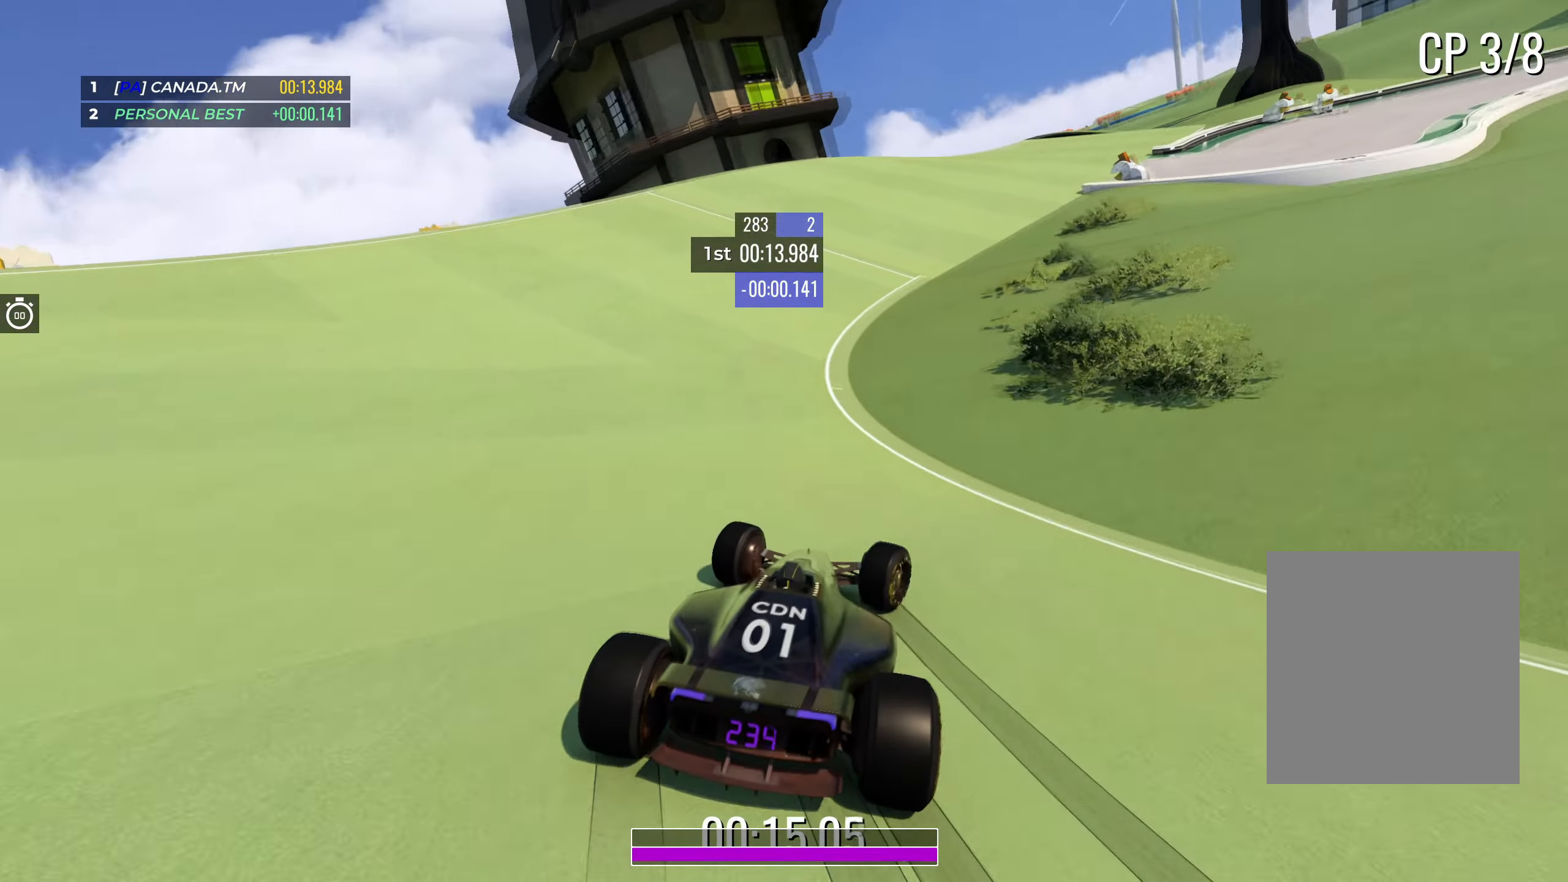
{"keys": ["right", "up"], "events": [[117, "right", "up"], [167, "right", "down"], [384, "right", "up"], [467, "right", "down"]]}
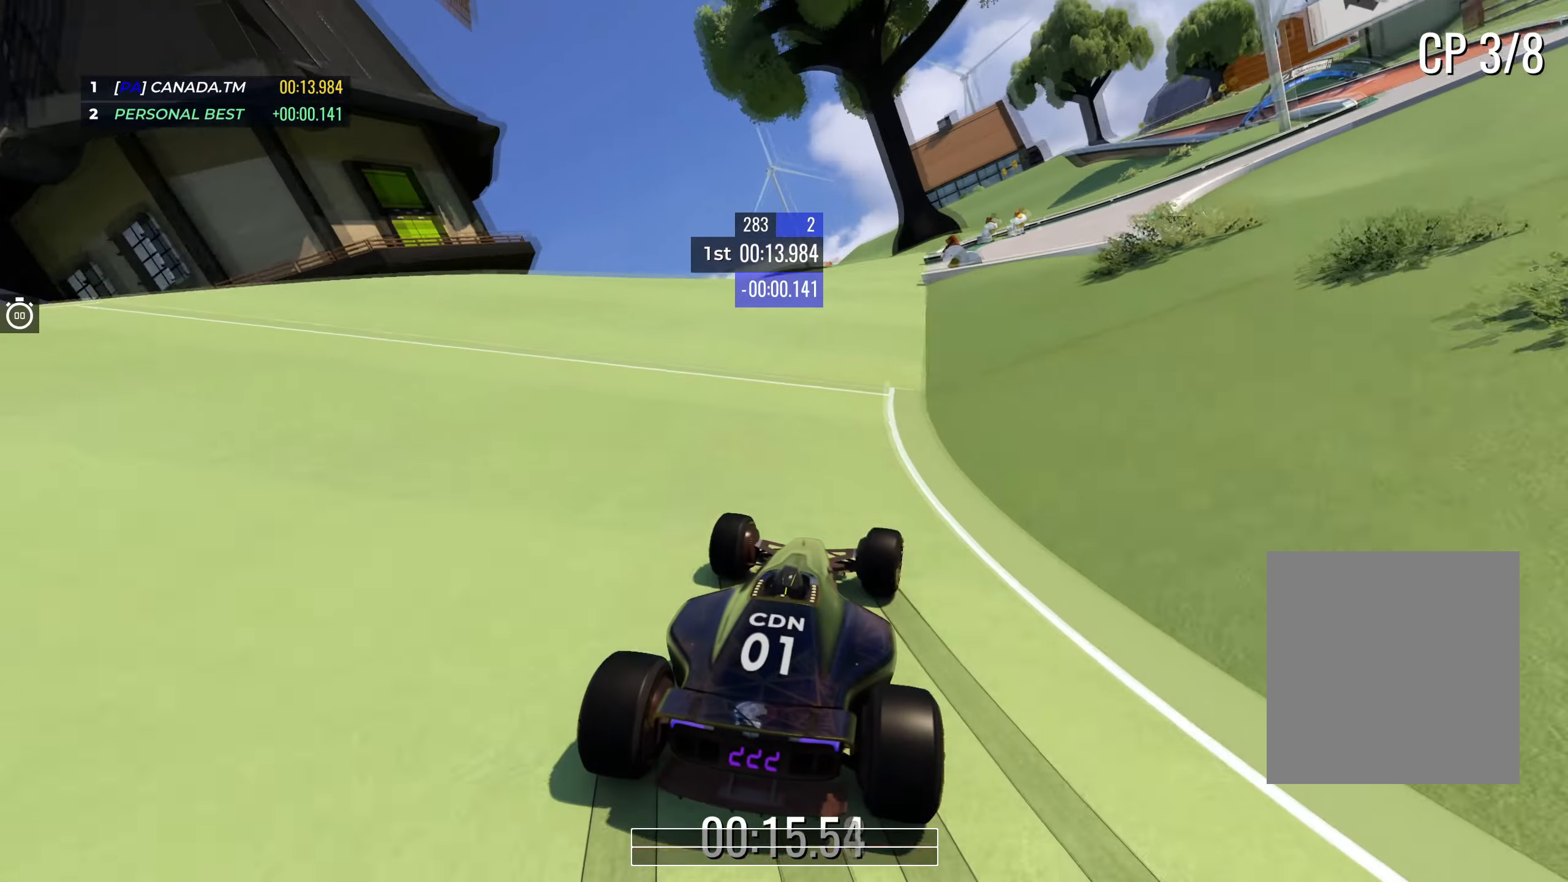
{"keys": ["up"], "events": [[100, "right", "up"], [317, "right", "down"], [450, "right", "up"]]}
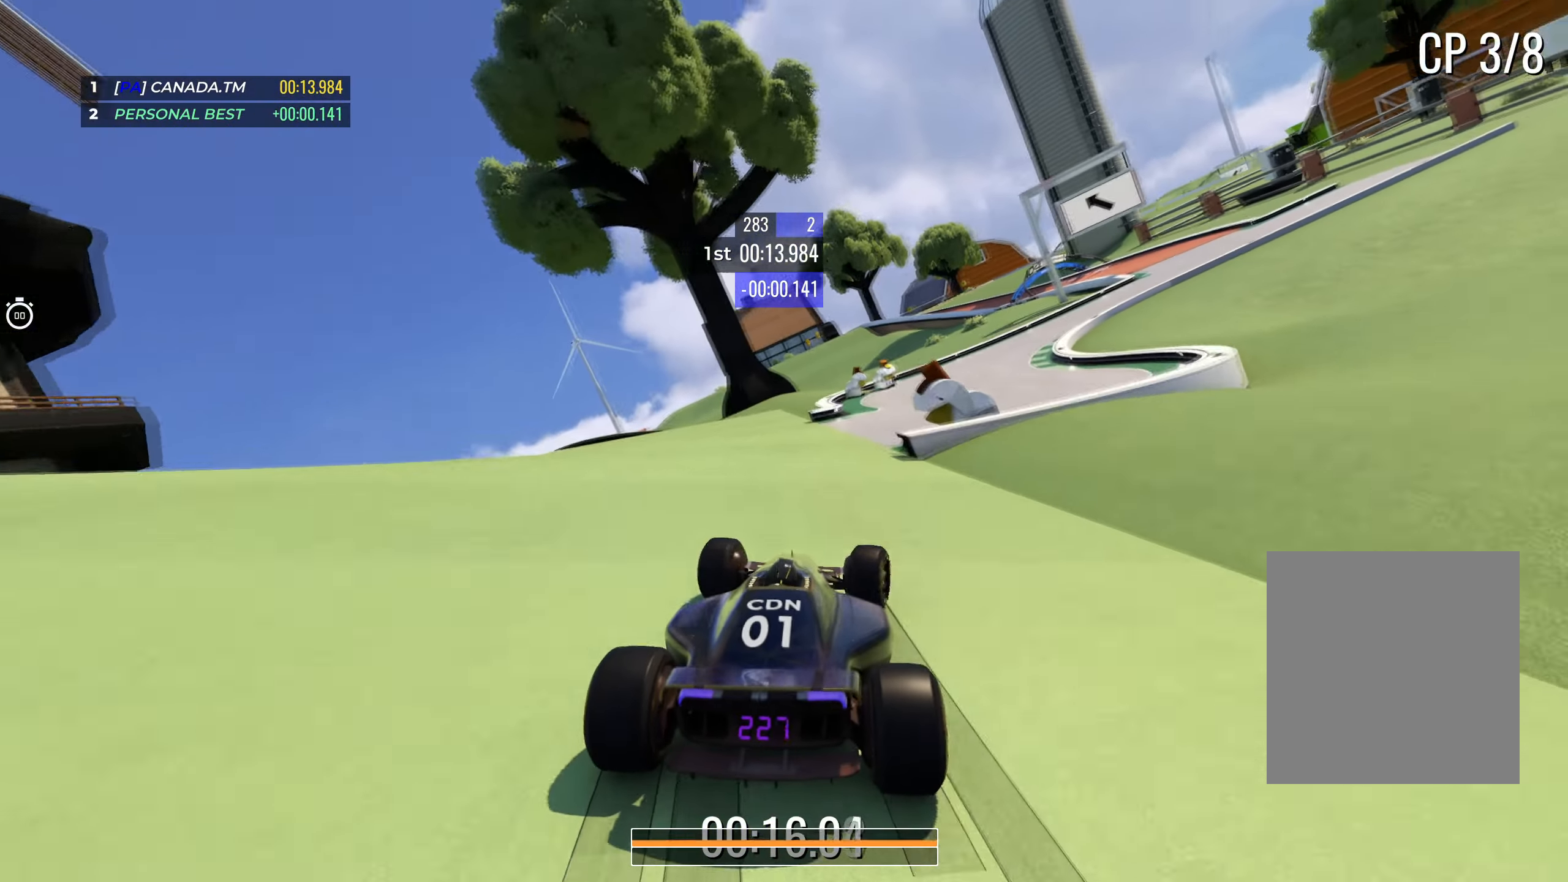
{"keys": ["right", "up"], "events": [[150, "right", "down"]]}
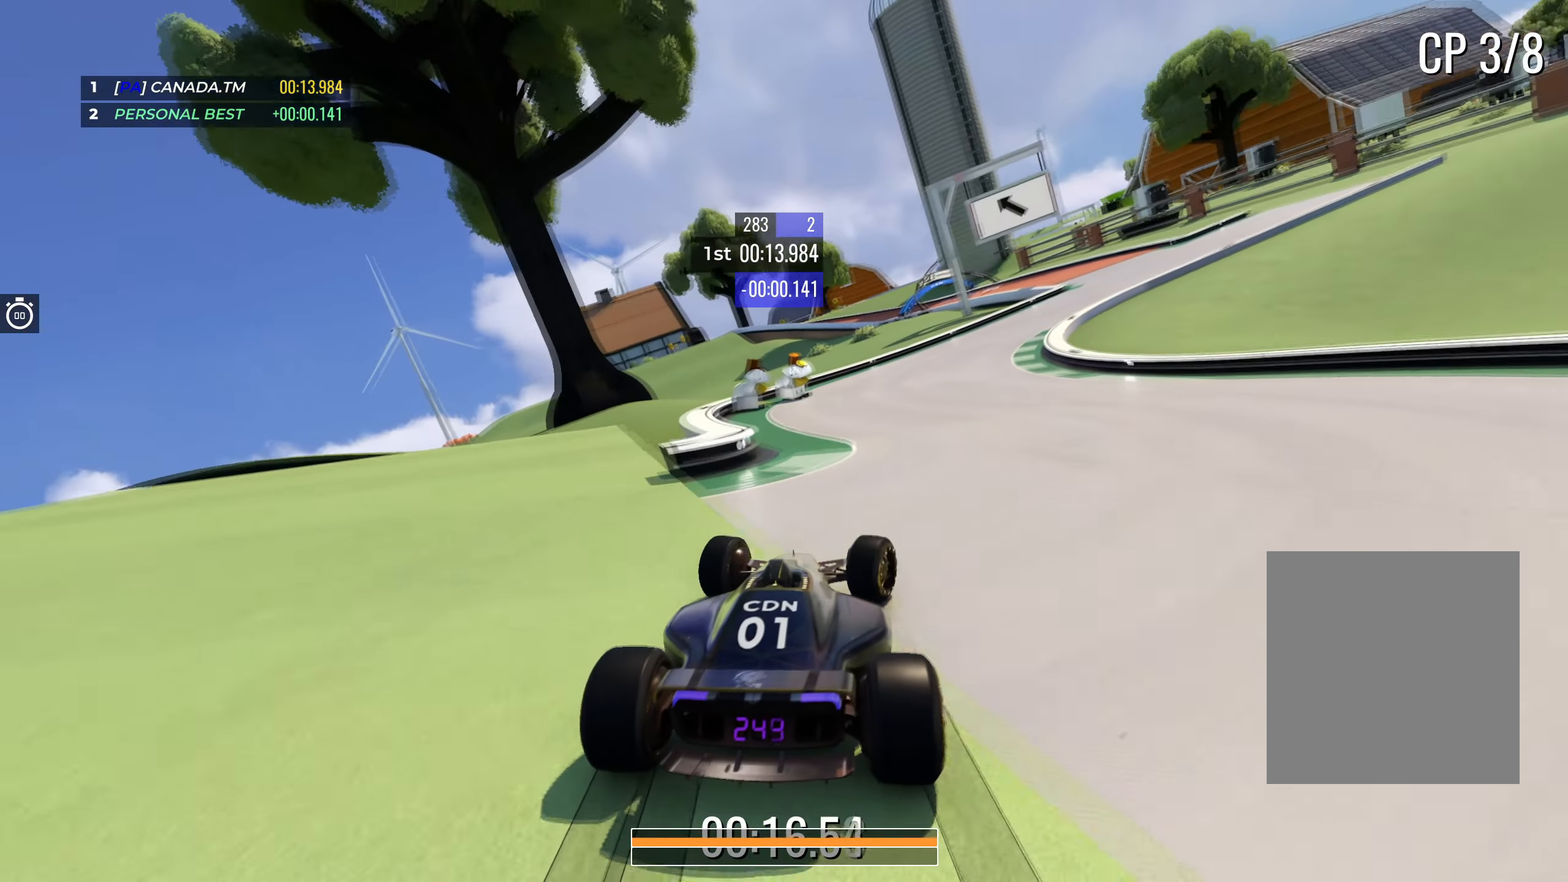
{"keys": ["up"], "events": [[67, "right", "up"], [134, "right", "down"], [434, "right", "up"]]}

= TASK DIRECTIONS =
Copy every line above exactly, leaving no picture in the copy.

= SOLUTION =
{"keys": ["right", "up"], "events": [[117, "right", "up"], [167, "right", "down"], [384, "right", "up"], [467, "right", "down"]]}
{"keys": ["up"], "events": [[100, "right", "up"], [317, "right", "down"], [450, "right", "up"]]}
{"keys": ["right", "up"], "events": [[150, "right", "down"]]}
{"keys": ["up"], "events": [[67, "right", "up"], [134, "right", "down"], [434, "right", "up"]]}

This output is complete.